George Gershwin had come to write an opera about the inhabitants of Folly Island, South Carolina, but in June 1934, when he arrived for a five-week stay, he wasn’t ready for what he found.
Folly Island was not the kind of vacation spot he was used to. “It looks like a battered old South Sea Island,” he wrote to his mother. The urbane composer, used to the rapid whirl of Manhattan, found himself ten miles away from the nearest telephone. Instead of traffic he was seeing crabs and giant turtles. Instead of car horns and rumbling subways he heard the bellowing of alligators.
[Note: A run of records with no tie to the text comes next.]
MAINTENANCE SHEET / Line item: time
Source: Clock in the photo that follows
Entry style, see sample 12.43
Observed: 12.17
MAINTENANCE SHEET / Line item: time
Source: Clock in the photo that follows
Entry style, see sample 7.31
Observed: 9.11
When librettist DuBose Heyward arrived, he was pleased to see Gershwin immersing himself in island life. The spirituals of blacks from a nearby island provided powerful inspiration. Heyward said that for Gershwin the songs and body language of the locals “was more like a homecoming than an exploration.”
At a prayer meeting on a nearby island, Gershwin joined into the “shouting,” the complex rhythmic pattern beaten by feet and hands. To the amusement of the congregation, he upstaged the champion “shouter.”
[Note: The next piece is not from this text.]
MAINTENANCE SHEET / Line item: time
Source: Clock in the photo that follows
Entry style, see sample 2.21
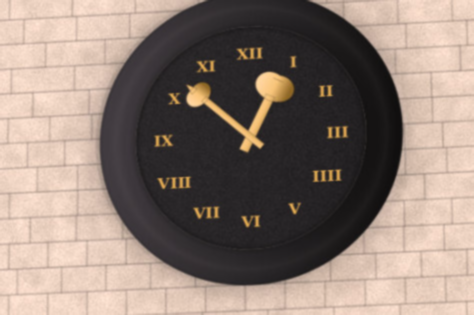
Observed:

He composed on an old upright piano brought down from Charleston.
He walked the beach, “bare and black above the waist,” according to a reporter, “wearing only a two-inch beard and a pair of once-white linen knickers.”
And yet, for all his mixing with the locals, Gershwin felt like an outsider, sensing that many of his neighbors were suspicious of him as “a Yankee” and someone who was a little too slick.
During his several weeks on Folly Island he had written little, but after he got back to New York, the notes began to flow. By December he had played some of the opera, Porgy and Bess, for several influential friends, and wrote to Heyward, “If the opera is so successful as these people think, we have an exciting event ahead of us.”